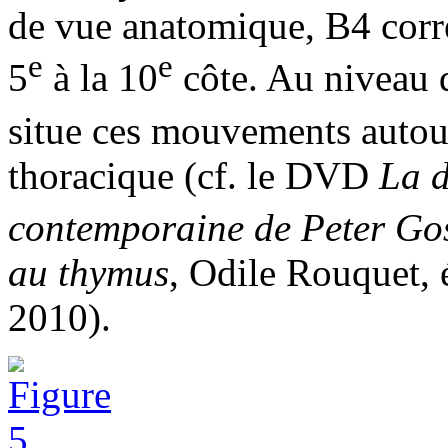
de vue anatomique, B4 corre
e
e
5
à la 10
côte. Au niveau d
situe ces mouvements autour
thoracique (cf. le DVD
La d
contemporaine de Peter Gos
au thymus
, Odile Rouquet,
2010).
________________
• _BRIEF_
Print out all the material word for word but exclude any images.

• _SOLUTION_
de vue anatomique, B4 corre
e
e
5
à la 10
côte. Au niveau d
situe ces mouvements autour
thoracique (cf. le DVD
La d
contemporaine de Peter Gos
au thymus
, Odile Rouquet,
2010).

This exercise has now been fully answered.